After nearly one year of attempting to complete the Production Parts Approval Process (PPAP), Envest had to abandon all capital and time invested into the supplier. In the end, the supplier had misrepresented available resources on all levels - business management, engineering, quality control as well as fixed assets to conduct the manufacturing and quality control plans. Resources that were depicted in upfront audits were borrowed from sister-companies, and the in-person factory tour was conducted on premises that were ultimately not available to be used by our product. In the end, Envest explored the possibility of helping the supplier invest in assets, train personnel and bring the supplier’s capability up to an acceptable level to be able to manufacture the part. In the end, the costs to perform these improvements would more than double the cost of the parts, eliminating any potential savings and even potentially making the cost more than continuing to work with the original supplier.

Solution

In the end, the old adage usually holds true “If it’s too good to be true, it probably is”. Beyond that, Envest reviewed all of its SAP processes rigorously. More specific and pointed questions regarding production activities, available resources and company background are obtained before a supplier is approved for sampling. If these pointed questions are not met or are refused by suppliers; they are immediately culled from the vetting process without exception.
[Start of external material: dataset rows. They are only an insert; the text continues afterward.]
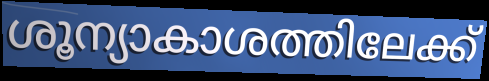
ശൂന്യാകാശത്തിലേക്ക്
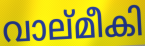
വാല്മീകി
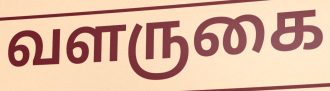
வளருகை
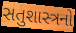
સતુશાસ્ત્રનો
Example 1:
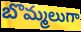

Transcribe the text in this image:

బొమ్మలుగా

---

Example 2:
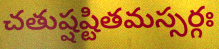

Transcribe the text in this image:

చతుష్షష్టితమస్సర్గః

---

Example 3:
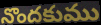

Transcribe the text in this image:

నొందకుము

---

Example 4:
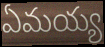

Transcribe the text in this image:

ఏమయ్య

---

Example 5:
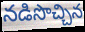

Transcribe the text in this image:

నడిసొచ్చిన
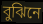
বুঝিনে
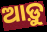
ଆଡ଼ୁ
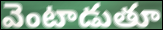
వెంటాడుతూ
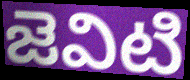
జెవిటి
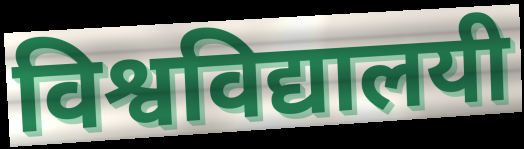
विश्वविद्यालयी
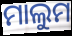
ମାଲୁମ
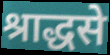
श्राद्धसे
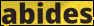
abides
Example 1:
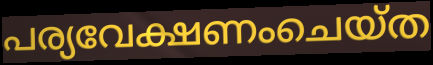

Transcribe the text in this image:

പര്യവേക്ഷണംചെയ്ത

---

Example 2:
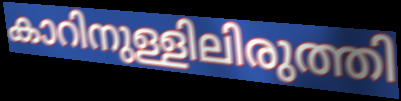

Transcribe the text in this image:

കാറിനുള്ളിലിരുത്തി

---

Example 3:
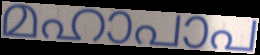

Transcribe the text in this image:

മഹാപാപ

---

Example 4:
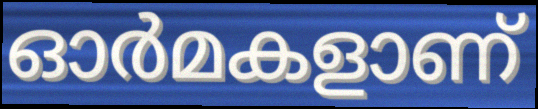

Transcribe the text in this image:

ഓർമകളാണ്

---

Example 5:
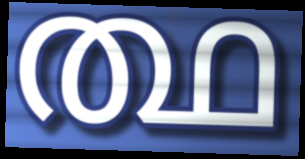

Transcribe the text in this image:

Furthermore, we have learned to lean more heavily on our capabilities to predict the actual costs associated with manufacturing. By breaking down an injection moulded, sheet metal, or glass component to its constituent materials and processes we are often able to predict target costs within 5 to 10% of the ideal quoted value. If a supplier is able to quote under these predicted costs, a major red flag is raised and we approach these vendors with immense caution. Outlier quotes are usually just that - outliers, very rarely are significantly cheaper quotes from fly-by-night suppliers going to make you any money.